2. White Holes By Carlo Rovelli (Riverhead Books, 2023)
In explaining his hypothesis that black holes can turn into white holes (theoretical cosmic regions that nothing can enter), Rovelli writes, “I do not know if it is correct. I do not even know if white holes actually exist.” For this theoretical physicist, science is all about the journey, not the destination, and his book is as poetic and playful as it is rigorous: “Are they really out there?” he asks. “Who knows…I would love it if it were the case.”
3. The Blue Machine: How the Ocean Works By Helen Czerski (Norton, 2023)
We have built a culture of ignoring the realities of living on a finite planet, says Czerski, a physicist and oceanographer. She believes we have especially taken the ocean for granted——at our peril. Ocean systems are changing now, she writes, and “the best immediate action is to stop causing the damage. But longer term interventions to repair the damage that’s already been done are going to be complicated and we can’t run away from that complication.”
4. Women in Science Now: Stories and Strategies for Achieving Equity By Lisa M.P. Munoz (Columbia University Press, 2023)
Recalling her first days as an engineering student at Cornell in the mid-1990s, science writer Munoz says, “I did not feel out of place. I believed it was where I belonged. Then I started my first-year engineering courses and things changed.” She argues that the current “leaky pipeline” metaphor needs to be retired as a way of describing the forces at play for women in STEM: “Women are not dripping through the holes in the system; they are being pushed out of a system that historically did not want them in the first place, even if it wants them now.” Combining first-person accounts from scientists with empirical research, Munoz aims to offer a path toward making the sciences more inclusive and equitable.
5. The Dimensions of a Cave By Greg Jackson (Macmillan, 2023)
In this unsettling novel, a modern-day retelling of Joseph Conrad’s Heart of Darkness, investigative reporter Quentin Jones uncovers a covert government program that is developing a lifelike virtual reality——only to have the story he’s written on it killed by higher-ups. Digging deeper, he discovers VIRTUE, cutting-edge technology that simulates reality during interrogation, and things really get complicated as his physical and digital worlds collide.
6. Dust: The Modern World in a Trillion Particles By Jay Owens (Abrams, 2023)
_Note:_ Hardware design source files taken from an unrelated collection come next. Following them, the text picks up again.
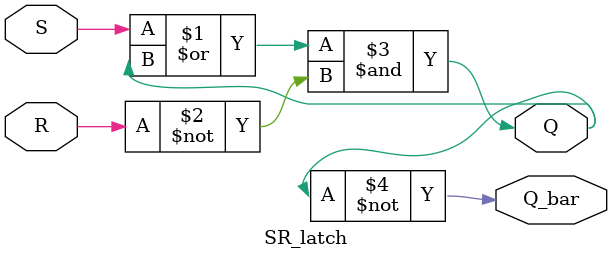
<source format=v>
module SR_latch(S, R, Q, Q_bar);

input S, R;
output Q, Q_bar;

assign Q = (S | Q) & ~R;
assign Q_bar = ~Q;


endmodule




</source>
Dust, explains writer and researcher Jay Owens, “is matter at the very limit point of formlessness, the closest ‘stuff’ gets to nothing.” She first started thinking seriously about it while procrastinating on her dissertation and would later come to see that “the dust under your sofa contains the world.” When she got caught in a dust storm en route to the Mojave Desert, she realized that she saw in the substance “the ghost of stories I might come to tell——of nuclear fallout, volcanic ash and air pollution, of climate modelling, space science and geoengineering.” And also a new dissertation topic. Ultimately, she writes, “dust offered a route into facing the catastrophe of our time: the climate crisis and all its kindred ruptures into the biogeochemical systems of our planet.”